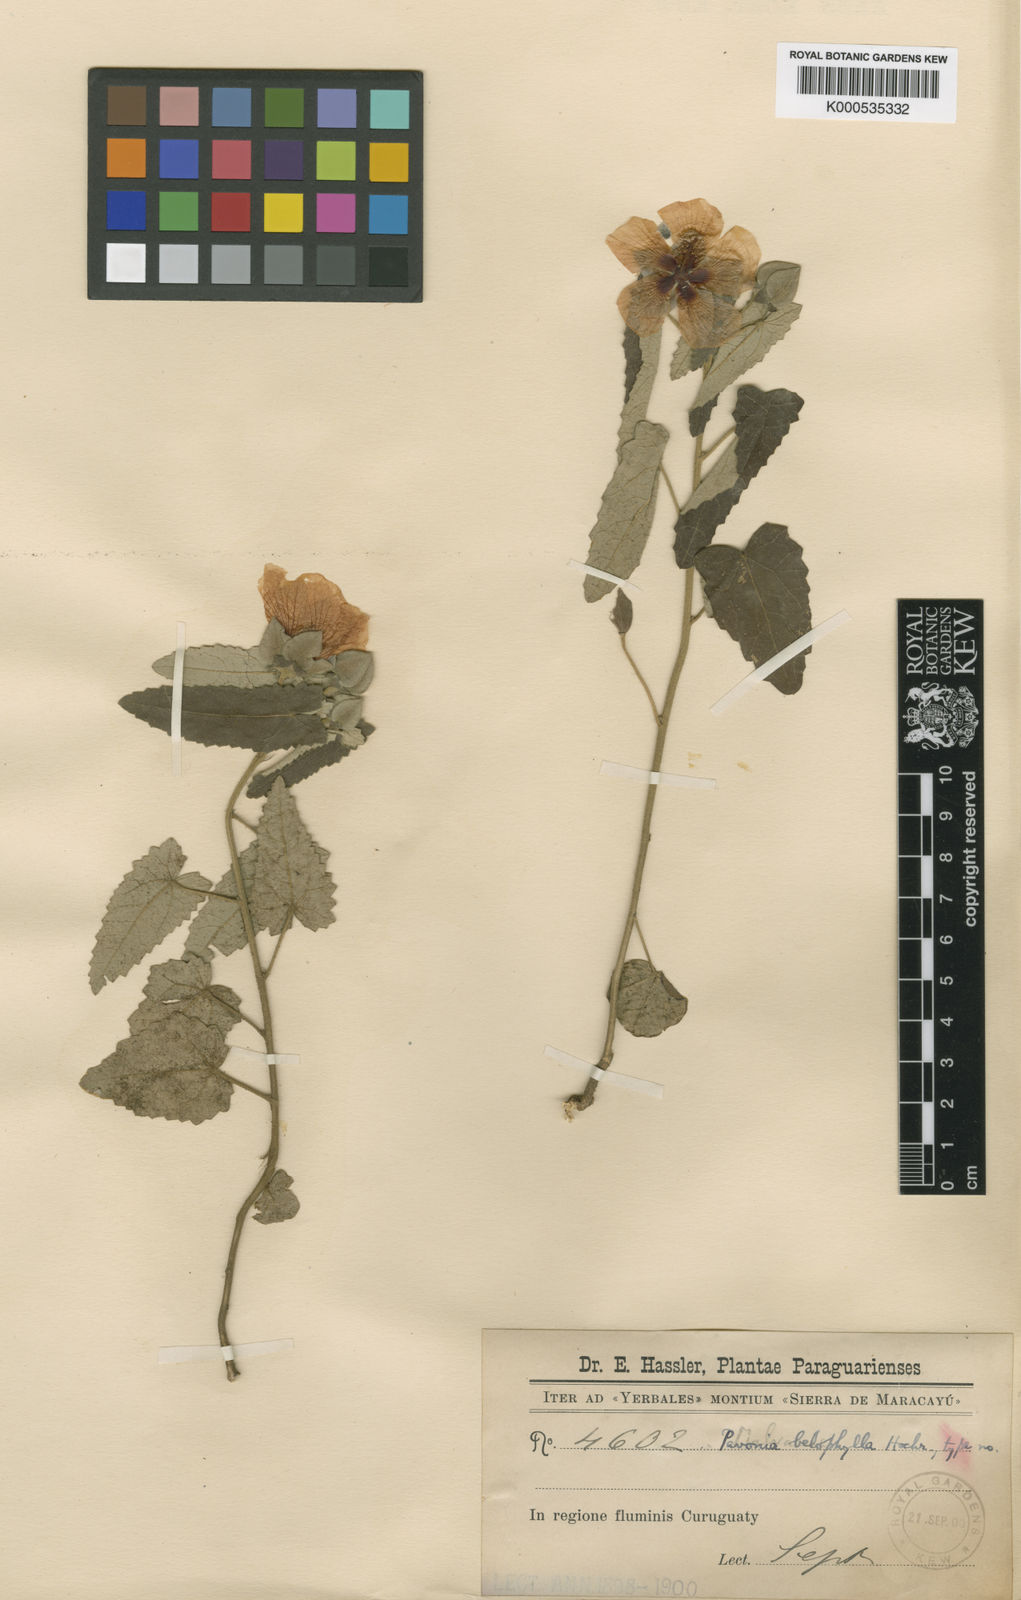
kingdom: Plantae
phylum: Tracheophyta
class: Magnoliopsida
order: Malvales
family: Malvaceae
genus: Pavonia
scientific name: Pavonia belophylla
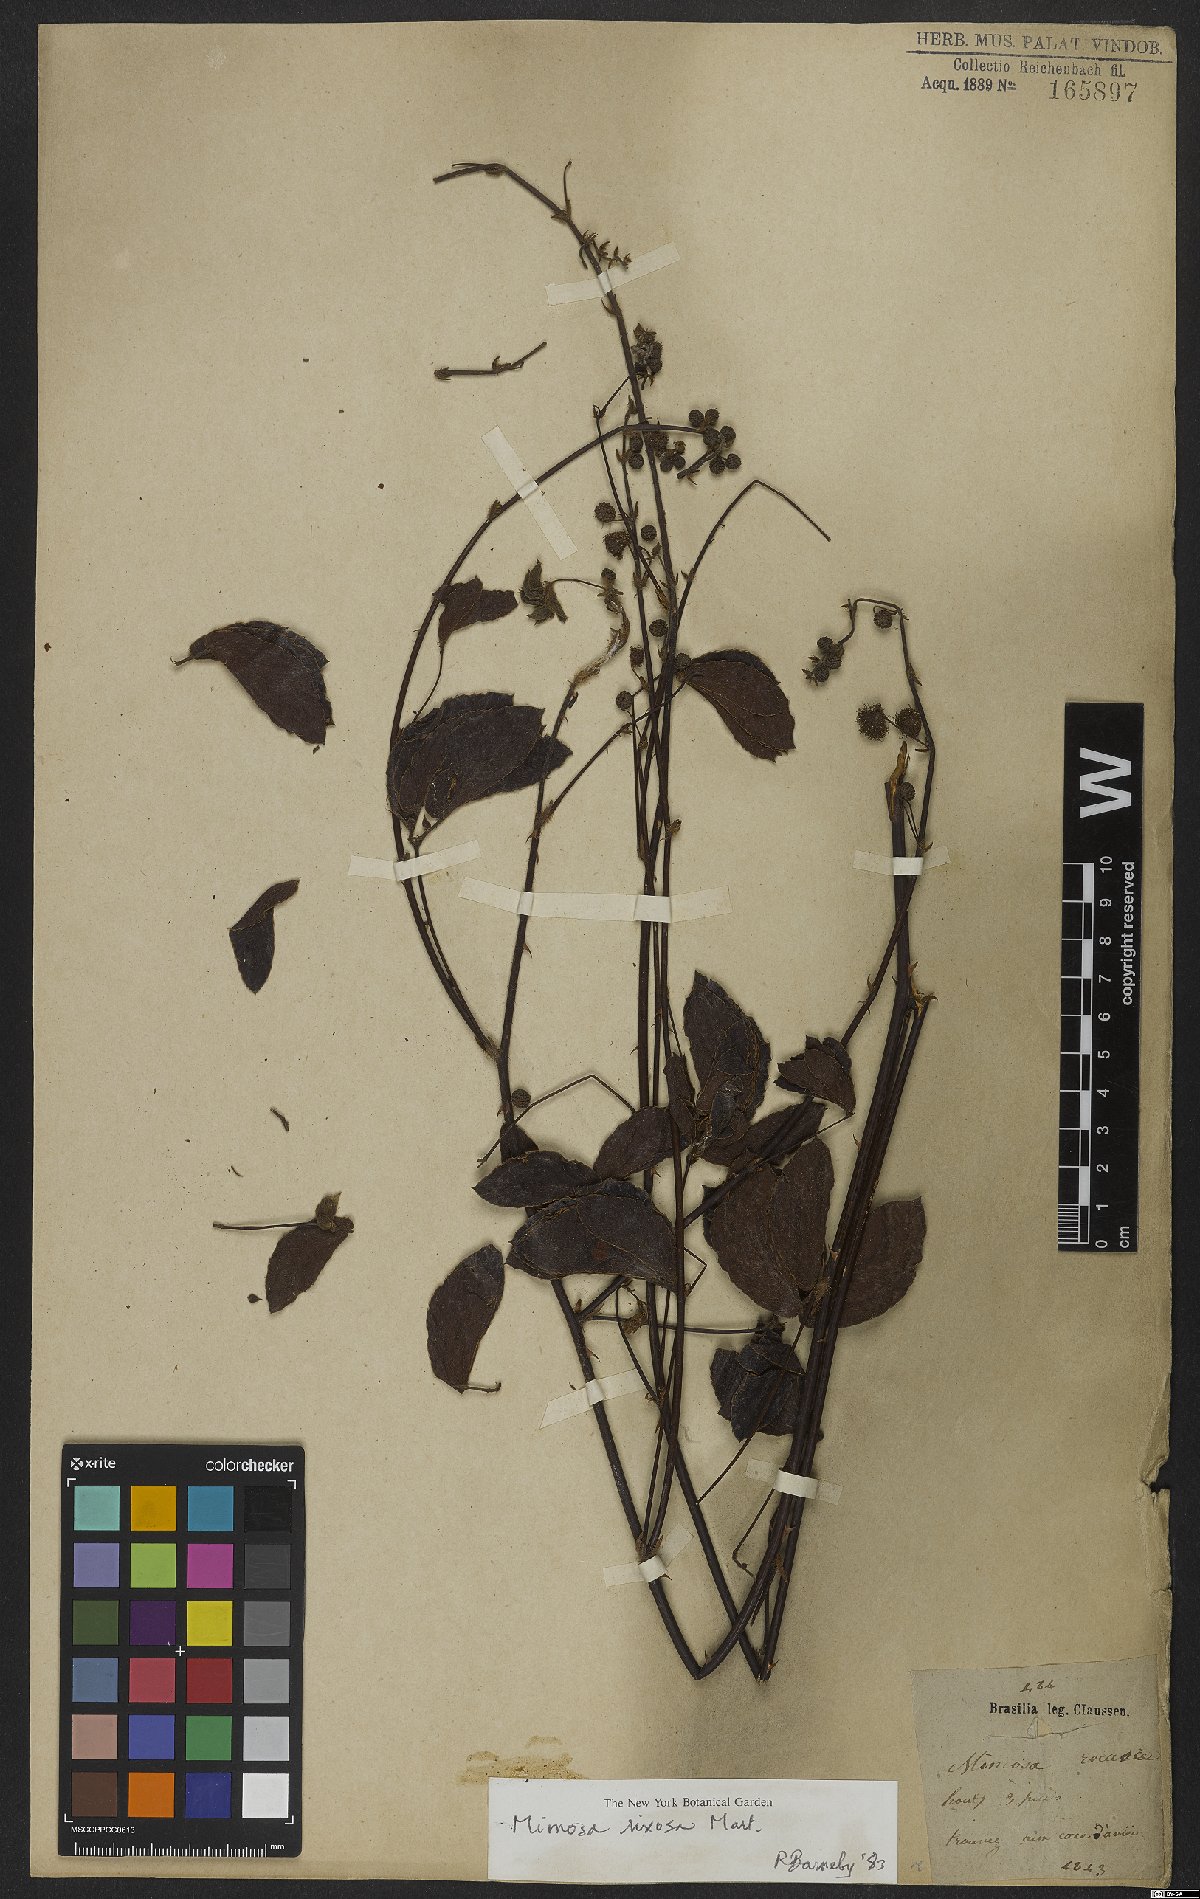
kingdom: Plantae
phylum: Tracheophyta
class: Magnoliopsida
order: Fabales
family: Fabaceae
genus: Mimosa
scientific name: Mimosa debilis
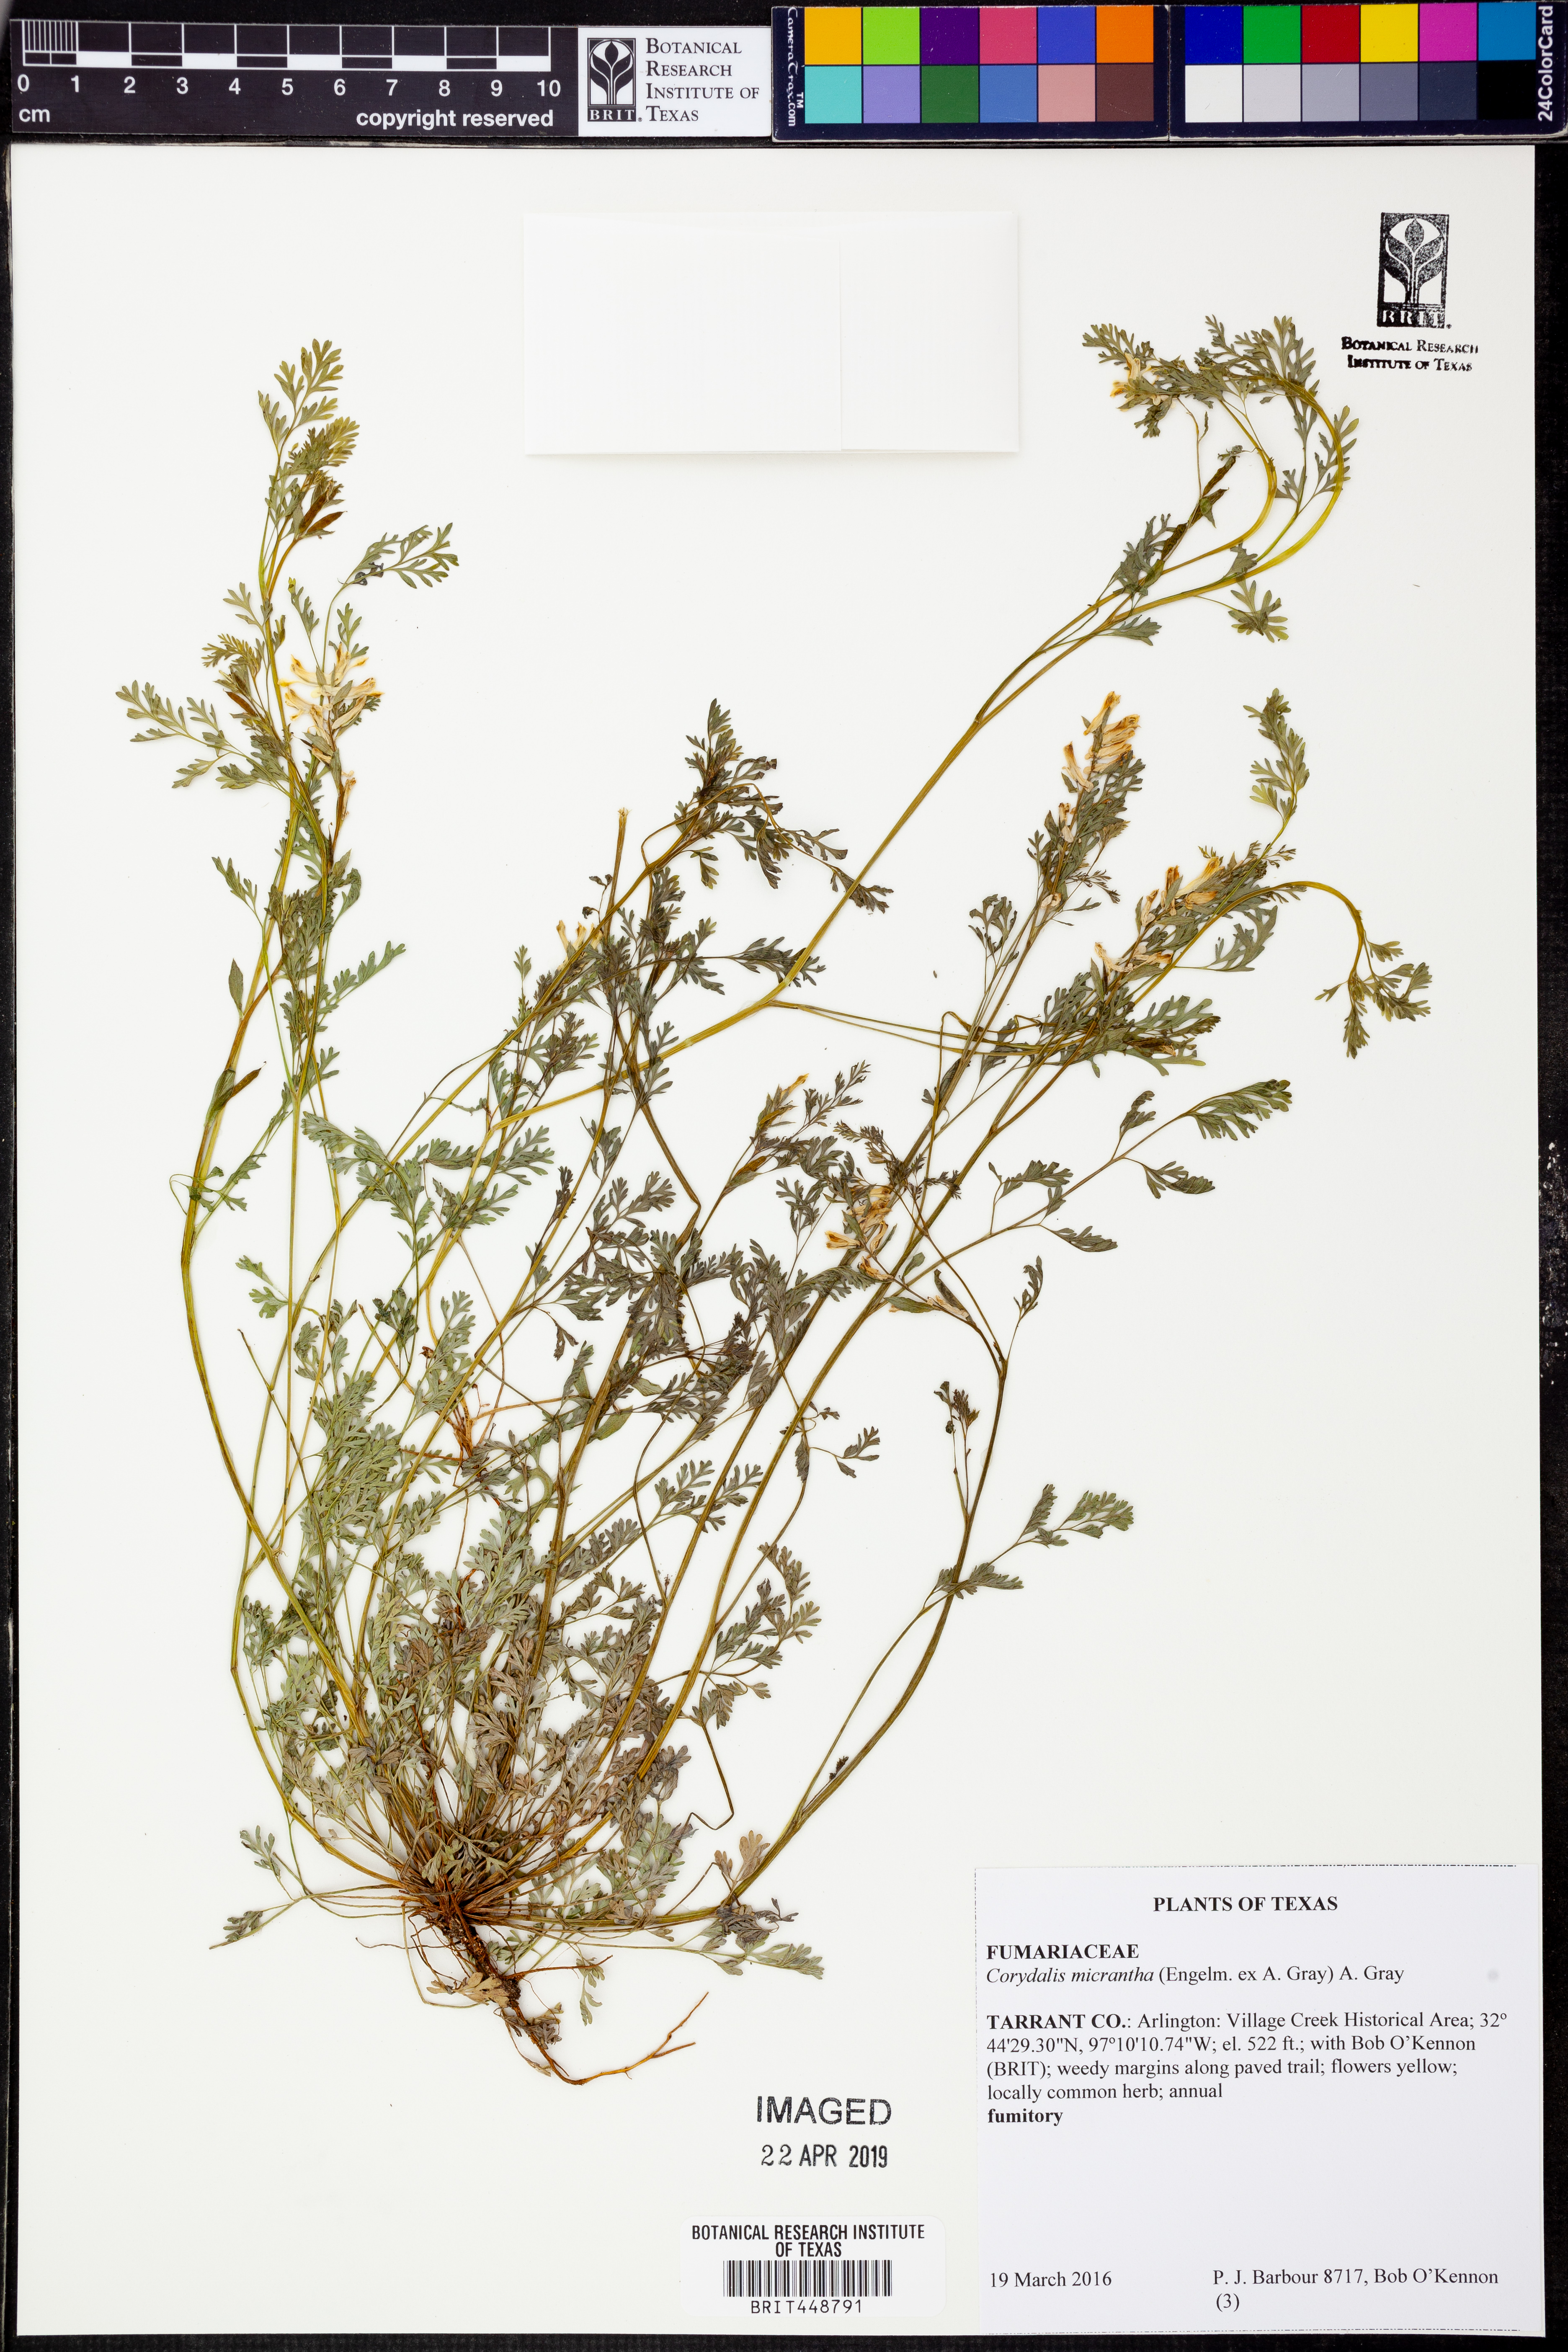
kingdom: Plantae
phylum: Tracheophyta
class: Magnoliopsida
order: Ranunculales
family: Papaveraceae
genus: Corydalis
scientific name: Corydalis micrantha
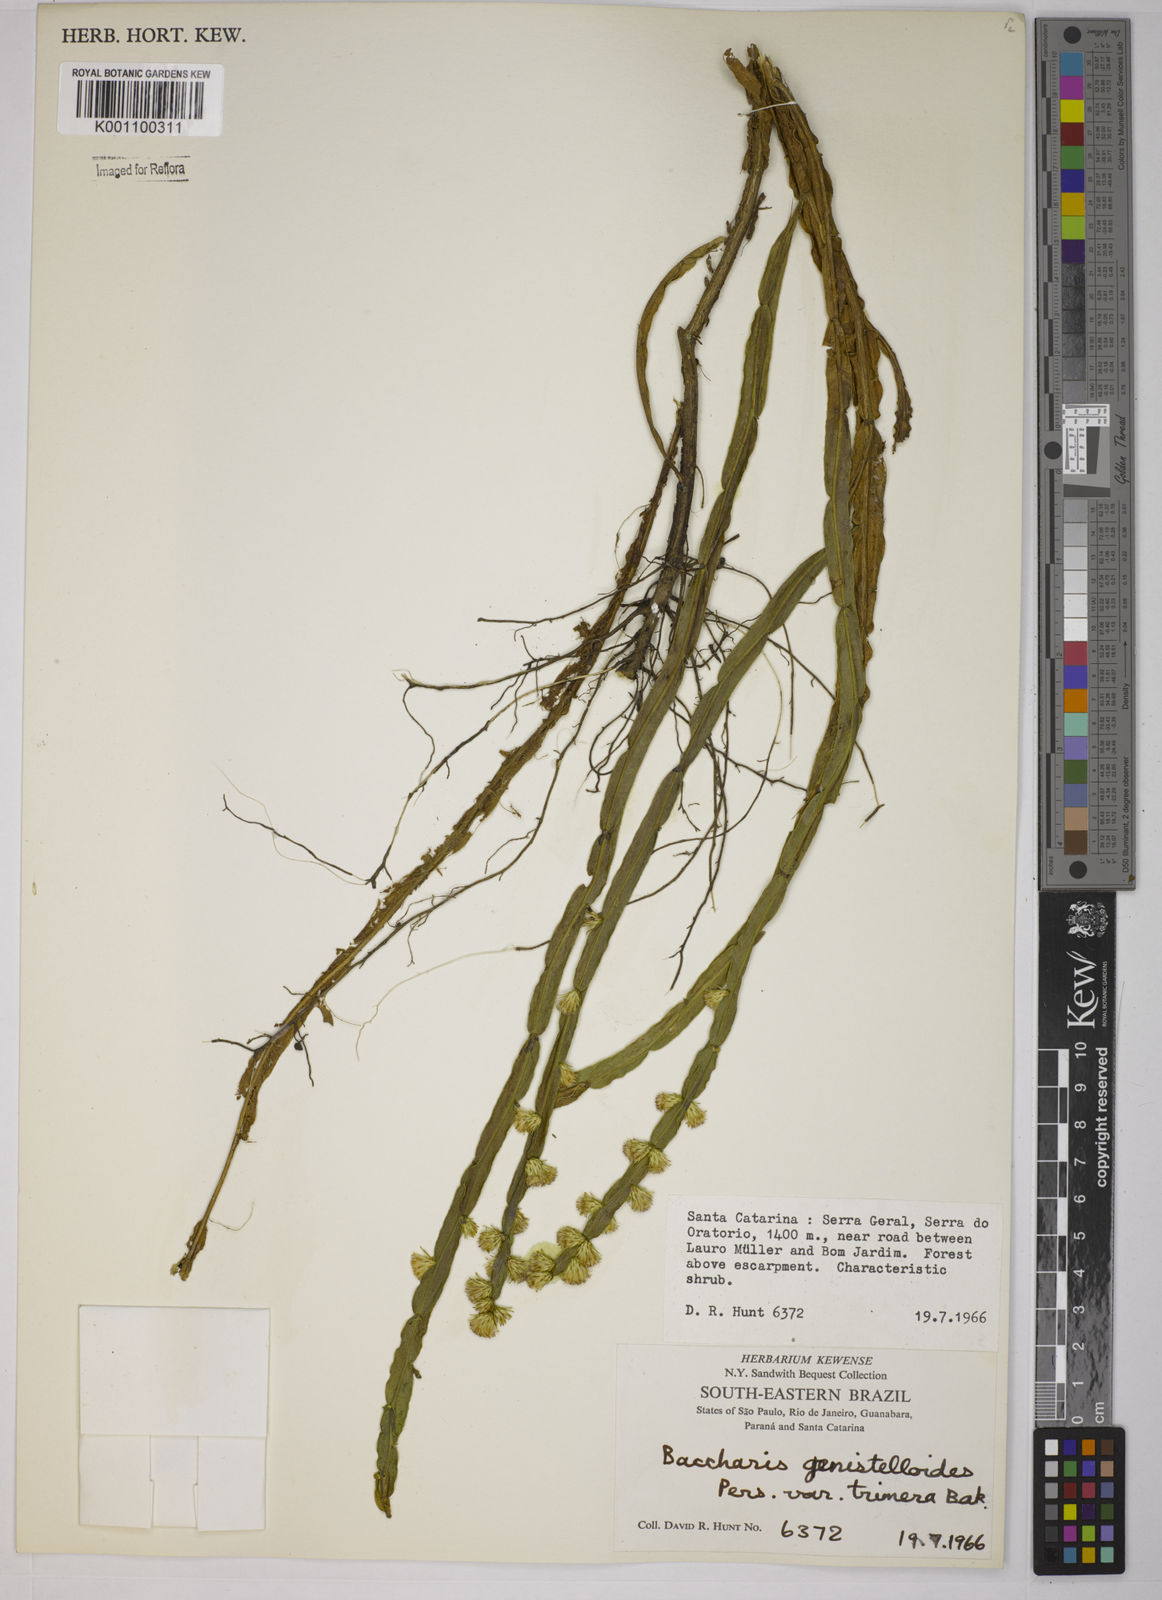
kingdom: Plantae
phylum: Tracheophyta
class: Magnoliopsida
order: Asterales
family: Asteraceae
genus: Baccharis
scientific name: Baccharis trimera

====

__REQUIREMENT__. Please edit all the records above by replacing each "scientific name" with "species", leaving every other line unchanged. Omit the pictures from your answer.

__EXPECTED ANSWER__.
kingdom: Plantae
phylum: Tracheophyta
class: Magnoliopsida
order: Malvales
family: Malvaceae
genus: Pavonia
species: Pavonia belophylla
kingdom: Plantae
phylum: Tracheophyta
class: Magnoliopsida
order: Fabales
family: Fabaceae
genus: Mimosa
species: Mimosa debilis
kingdom: Plantae
phylum: Tracheophyta
class: Magnoliopsida
order: Ranunculales
family: Papaveraceae
genus: Corydalis
species: Corydalis micrantha
kingdom: Plantae
phylum: Tracheophyta
class: Magnoliopsida
order: Asterales
family: Asteraceae
genus: Baccharis
species: Baccharis trimera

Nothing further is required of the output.